In regards to Mack Hansen, Tuipoloto and others who talent wasnt 'seen'..

If we look at acting, soccer and cricket as examples, Hugh Jackman, the Heminsworths in acting; Keith Urban in Nashville, Mike Hussey and various cricketers who played in UK and made the Australian team; and many soccer players playing overseas.


My opinion is that perhaps the ' 'potential' or latent talent is there, but it's just below the surface.


ANd that decision, as made by Tane Edmed, Noah, Will Skelton to go overseas is the catalyst to activate the latent and bring it to the surface.


Based on my personal experience of leaving Oz and spending 14 months o/s, I was fully away from home and all usual support systems and past memories that reminded me of the past.


Ooverseas, they weren't there.

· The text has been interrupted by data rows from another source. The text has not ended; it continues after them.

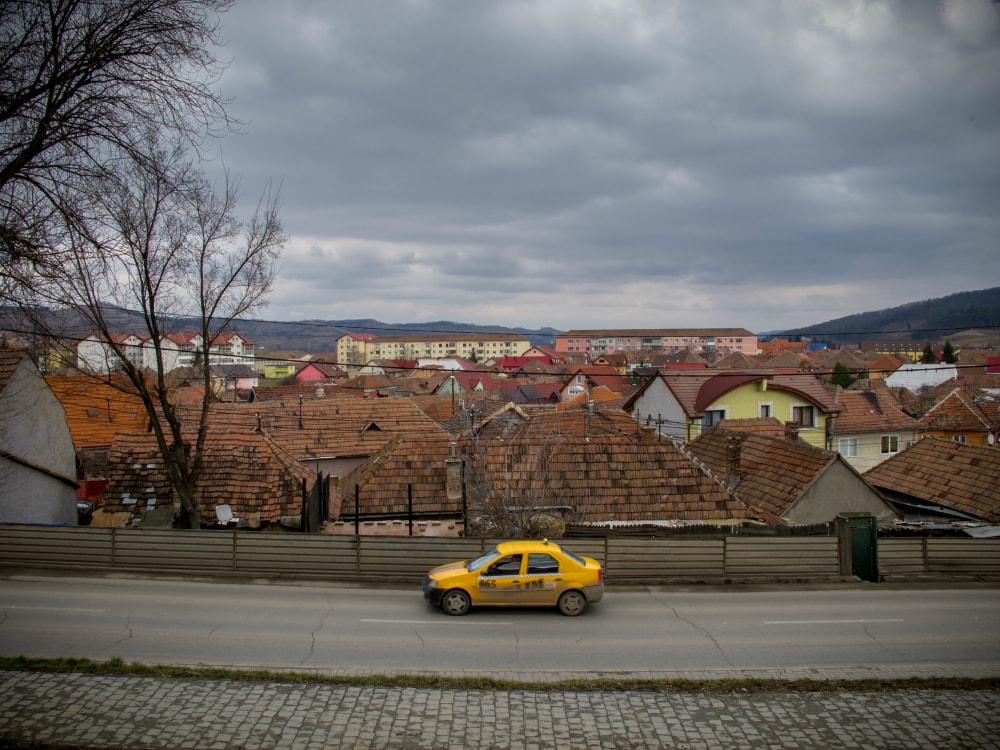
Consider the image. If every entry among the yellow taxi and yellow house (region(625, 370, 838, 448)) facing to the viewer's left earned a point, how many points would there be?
1

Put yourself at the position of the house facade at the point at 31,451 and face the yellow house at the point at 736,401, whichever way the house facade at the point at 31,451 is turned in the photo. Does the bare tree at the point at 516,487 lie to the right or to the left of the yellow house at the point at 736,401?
right

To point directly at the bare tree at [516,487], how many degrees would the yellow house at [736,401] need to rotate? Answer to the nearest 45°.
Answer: approximately 45° to its right

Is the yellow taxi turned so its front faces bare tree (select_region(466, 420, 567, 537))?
no

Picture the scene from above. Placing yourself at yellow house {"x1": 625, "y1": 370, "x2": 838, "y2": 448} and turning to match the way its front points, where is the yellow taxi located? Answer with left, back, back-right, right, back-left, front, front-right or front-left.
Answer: front-right

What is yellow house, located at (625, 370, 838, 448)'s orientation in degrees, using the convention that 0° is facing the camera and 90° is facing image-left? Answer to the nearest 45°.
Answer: approximately 315°

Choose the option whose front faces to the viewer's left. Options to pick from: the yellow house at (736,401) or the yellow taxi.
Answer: the yellow taxi

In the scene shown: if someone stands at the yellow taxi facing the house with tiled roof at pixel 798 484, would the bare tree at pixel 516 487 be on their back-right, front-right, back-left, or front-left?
front-left

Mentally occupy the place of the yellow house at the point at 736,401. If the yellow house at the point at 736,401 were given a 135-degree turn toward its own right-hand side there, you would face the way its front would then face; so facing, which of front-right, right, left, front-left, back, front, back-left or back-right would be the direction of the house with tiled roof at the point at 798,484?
left

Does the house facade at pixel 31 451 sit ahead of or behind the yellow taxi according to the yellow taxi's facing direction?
ahead

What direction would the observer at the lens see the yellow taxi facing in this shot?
facing to the left of the viewer

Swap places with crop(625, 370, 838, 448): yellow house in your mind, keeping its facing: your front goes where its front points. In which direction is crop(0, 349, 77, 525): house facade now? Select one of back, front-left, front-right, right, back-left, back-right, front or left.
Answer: right

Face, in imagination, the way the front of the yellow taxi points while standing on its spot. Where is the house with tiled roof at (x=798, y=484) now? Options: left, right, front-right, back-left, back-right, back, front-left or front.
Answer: back-right

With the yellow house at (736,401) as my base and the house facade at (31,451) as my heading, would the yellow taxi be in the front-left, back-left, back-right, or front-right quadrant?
front-left
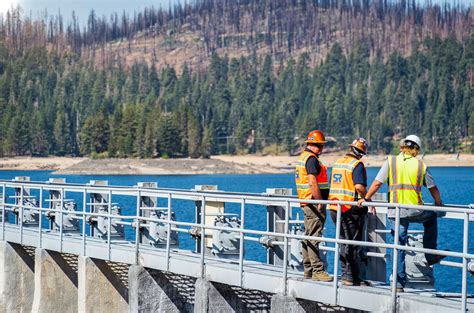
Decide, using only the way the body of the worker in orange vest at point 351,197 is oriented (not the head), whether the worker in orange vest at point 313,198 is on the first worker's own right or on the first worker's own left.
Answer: on the first worker's own left

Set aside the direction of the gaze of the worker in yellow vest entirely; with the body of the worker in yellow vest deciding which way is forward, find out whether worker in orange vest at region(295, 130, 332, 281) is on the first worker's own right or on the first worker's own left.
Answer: on the first worker's own left

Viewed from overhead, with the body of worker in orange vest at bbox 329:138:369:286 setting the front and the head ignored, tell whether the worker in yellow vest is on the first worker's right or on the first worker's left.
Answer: on the first worker's right

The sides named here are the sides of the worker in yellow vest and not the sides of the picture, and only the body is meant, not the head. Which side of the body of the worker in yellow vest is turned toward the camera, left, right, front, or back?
back

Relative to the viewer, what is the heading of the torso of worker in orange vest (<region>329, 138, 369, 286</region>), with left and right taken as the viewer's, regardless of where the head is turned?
facing away from the viewer and to the right of the viewer
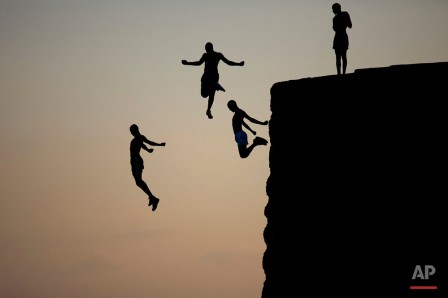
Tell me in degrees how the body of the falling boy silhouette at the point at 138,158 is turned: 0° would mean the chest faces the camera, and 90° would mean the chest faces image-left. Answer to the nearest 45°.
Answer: approximately 90°

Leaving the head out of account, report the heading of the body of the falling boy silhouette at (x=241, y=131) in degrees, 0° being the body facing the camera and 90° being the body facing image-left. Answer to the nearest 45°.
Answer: approximately 90°

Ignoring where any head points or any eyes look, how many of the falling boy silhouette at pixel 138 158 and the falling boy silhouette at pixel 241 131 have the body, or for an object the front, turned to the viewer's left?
2
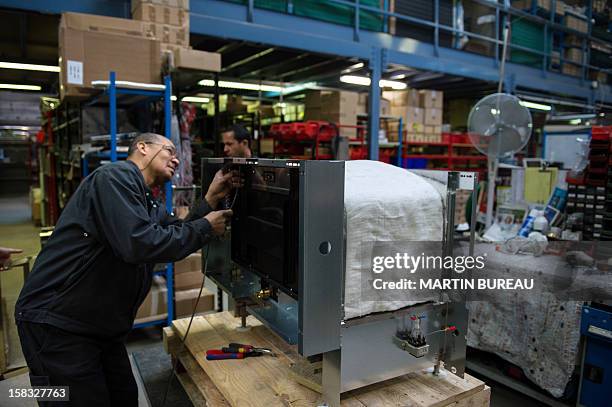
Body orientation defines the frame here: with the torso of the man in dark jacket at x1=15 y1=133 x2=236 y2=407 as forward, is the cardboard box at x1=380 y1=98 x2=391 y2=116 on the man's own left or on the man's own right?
on the man's own left

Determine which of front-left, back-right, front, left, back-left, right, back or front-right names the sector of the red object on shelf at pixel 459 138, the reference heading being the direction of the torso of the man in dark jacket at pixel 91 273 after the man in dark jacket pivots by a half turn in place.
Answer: back-right

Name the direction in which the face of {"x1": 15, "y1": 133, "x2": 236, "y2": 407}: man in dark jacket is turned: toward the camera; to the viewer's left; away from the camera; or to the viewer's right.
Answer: to the viewer's right

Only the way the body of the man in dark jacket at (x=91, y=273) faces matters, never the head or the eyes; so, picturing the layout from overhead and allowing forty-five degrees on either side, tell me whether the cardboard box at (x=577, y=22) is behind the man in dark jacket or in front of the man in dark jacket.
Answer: in front

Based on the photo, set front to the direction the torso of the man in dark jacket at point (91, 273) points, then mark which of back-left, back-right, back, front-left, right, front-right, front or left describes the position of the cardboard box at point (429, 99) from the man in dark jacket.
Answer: front-left

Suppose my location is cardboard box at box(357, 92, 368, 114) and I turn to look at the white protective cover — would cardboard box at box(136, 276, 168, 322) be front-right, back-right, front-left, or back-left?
front-right

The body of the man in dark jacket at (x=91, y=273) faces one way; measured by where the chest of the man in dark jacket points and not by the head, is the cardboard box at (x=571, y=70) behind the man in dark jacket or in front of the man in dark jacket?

I had t o survive, I could invent myself as who I wanted, and there was no one to blame but me.


It bought me alive, focused my efforts towards what I wanted and people largely accepted me for who I was and how I turned up.


So my suggestion is to make overseas scholarships for younger players and older too so they can benefit from the value offered by overseas coaching acumen, established systems, higher intensity competition which like the pressure that turns coal into diamonds, can produce more Skeltons, Arnold's, Kellaways and the like.


After the Lion's tour say, create 20 x $10,000 scholarships for players to travel and play overseas.


Set up a HECS style arrangement if necessary to recycle these funds ongoingly.


Ooverseas travel, like parenthood or difficult life situations brings out people's physical and emotional strengths in my own experiences, let's use it in rugby.